HAD: Very adversely. Kashmir is not new to lockdowns. Before the pandemic, 2019, the valley has been under a lockdown. But at that point, goods and services produced by the local entrepreneurs could be sold in the national markets, right across the country. Today that option has shrunk because of the pandemic. The national markets have been shut or operating at 10 per cent capacity. Demand has collapsed. There has been a massive income shock. And what Kashmir exports, are essentially luxury items like carpets and shawls. Or non-essentials like apples. That is always residual demand. When incomes falls, aggregate demand drops, it is the residual demand that is first to be impacted. So Kashmir economy will face a severe shortage in demand.
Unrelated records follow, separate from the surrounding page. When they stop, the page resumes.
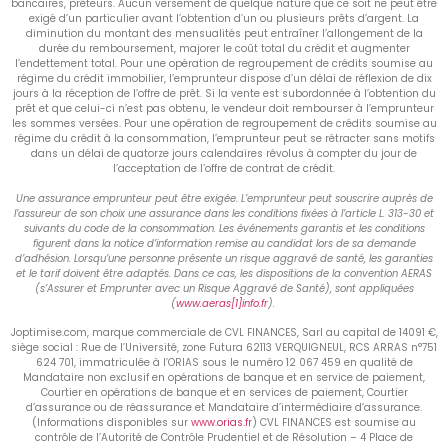
bancaires, prêteurs. Aucun versement de quelque nature que ce soit ne peut être
exigé d’un particulier avant l’obtention d’un ou plusieurs prêts d’argent. La
diminution du montant des mensualités peut entraîner l’allongement de la
durée du remboursement, majorer le coût total du crédit et augmenter
l’endettement total. Pour une opération de regroupement de crédits soumise au
régime du crédit immobilier, l’emprunteur dispose d’un délai de réflexion de dix
jours à la réception de l’offre de prêt. Si la vente est subordonnée à l’obtention du
prêt et que celui-ci n’est pas obtenu, le vendeur doit rembourser à l’emprunteur
les sommes versées. Pour une opération de regroupement de crédits soumise au
régime du crédit à la consommation, l’emprunteur peut se rétracter sans motifs
dans un délai de quatorze jours calendaires révolus à compter du jour de
l’acceptation de l’offre de contrat de crédit.
Une assurance emprunteur peut être exigée. L’emprunteur peut souscrire auprès de
l’assureur de son choix une assurance dans les conditions fixées à l’article L. 313-30 et
suivants du code de la consommation. Les événements garantis et les conditions
figurent dans la notice d’information remise au candidat lors de sa demande
d’adhésion. Lorsqu’une personne présente un risque aggravé de santé, les garanties
et le tarif doivent être adaptés. Dans ce cas, les dispositions de la convention AERAS
(s’Assurer et Emprunter avec un Risque Aggravé de Santé), sont appliquées
(
www.aeras[1]info.fr
).
Joptimise.com, marque commerciale de CVL FINANCES, Sarl au capital de 14091 €,
siège social : Rue de l’Université, zone Futura 62113 VERQUIGNEUL, RCS ARRAS n°751
624 701, immatriculée à l’ORIAS sous le numéro 12 067 459 en qualité de
Mandataire non exclusif en opérations de banque et en service de paiement,
Courtier en opérations de banque et en services de paiement, Courtier
d’assurance ou de réassurance et Mandataire d’intermédiaire d’assurance.
(Informations disponibles sur
www.orias.fr
) CVL FINANCES est soumise au
contrôle de l’Autorité de Contrôle Prudentiel et de Résolution – 4 Place de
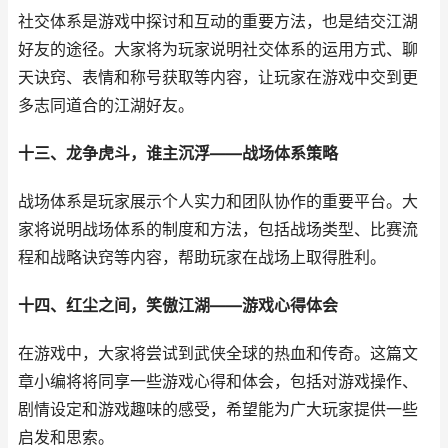
社交体系是游戏中探讨和互动的重要方法，也是结交江湖
好友的途径。大家将为玩家说明社交体系的运用方式、聊
天诀窍、表情和称号获取等内容，让玩家在游戏中交到更
多志同道合的江湖好友。
十三、龙争虎斗，谁主沉浮——战场体系策略
战场体系是玩家展示个人实力和团队协作的重要平台。大
家将说明战场体系的制度和方法，包括战场类型、比赛流
程和战略诀窍等内容，帮助玩家在战场上取得胜利。
十四、红尘之间，笑傲江湖——游戏心得体会
在游戏中，大家将尝试到武侠全球的热血和传奇。这篇文
章小编将将同享一些游戏心得和体会，包括对游戏操作、
剧情设定和游戏趣味的感受，希望能为广大玩家提供一些
启发和思索。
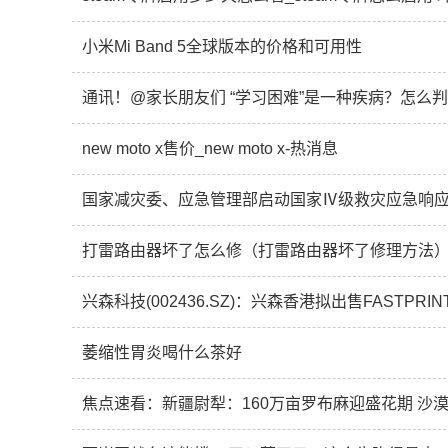
小米Mi Band 5全球版本的价格和可用性
通讯！@家长朋友们 “学习困难”是一种疾病？怎么
new moto x售价_new moto x-热消息
国家减灾委、应急管理部启动国家Ⅳ级救灾应急响应
打雷路由器坏了怎么修（打雷路由器坏了修理方法）
萎缩性胃炎喝什么茶好
焦点速看：新疆尉犁：160万亩罗布麻迎盛花期 沙漠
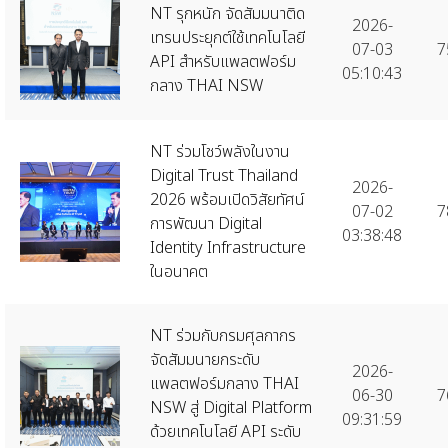
NT รุกหนัก จัดสัมมนาติด
2026-
เทรนประยุกต์ใช้เทคโนโลยี
07-03
7
API สำหรับแพลตฟอร์ม
05:10:43
กลาง THAI NSW
NT ร่วมโชว์พลังในงาน
Digital Trust Thailand
2026-
2026 พร้อมเปิดวิสัยทัศน์
07-02
7
การพัฒนา Digital
03:38:48
Identity Infrastructure
ในอนาคต
NT ร่วมกับกรมศุลกากร
จัดสัมมนายกระดับ
2026-
แพลตฟอร์มกลาง THAI
06-30
7
NSW สู่ Digital Platform
09:31:59
ด้วยเทคโนโลยี API ระดับ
We don’t have a problem of rural poverty, we have an issue of urban poverty. This pandemic is having a much greater impact on urban poverty. The income inequality will widen considerably even as immiseration of the urban masses will happen.  This needs to be addressed through direct policy intervention because most of these people are not bank borrowers.  

KL: What will happen to employment?

HAD: Compared to other state economies and even in comparison with the all-India level, Kashmir doesn’t have a serious incidence of structural unemployment. What we do have is a severe issue of under-employment. The high incidence of under-employment will now show itself up in terms of an increased level of unemployment. In our economy, we have less of wage employment outside government and more of self-employment. In Jammu and Kashmir, we have either government employment or self-employment. There is hardly any private sector employment. Given the already very high levels of government employment, there is a need to regenerate self-employment.

KL: What is the state of the banking sector in India and how Jammu and Kashmir Bank is going to be impacted in coming days?

HAD: This is perhaps the worst period for the banking sector in India that I have ever seen. There are huge issues about the asset quality of banks and the credit lines are getting severely chocked because of regulatory norms that have been designed for a steady state economy. Today there is a crisis and no one is looking at changing the prudential norms. Jammu and Kashmir Bank is facing the same issues and more. But, this package will give them a breather. In that sense, this package is good for businesses and banks!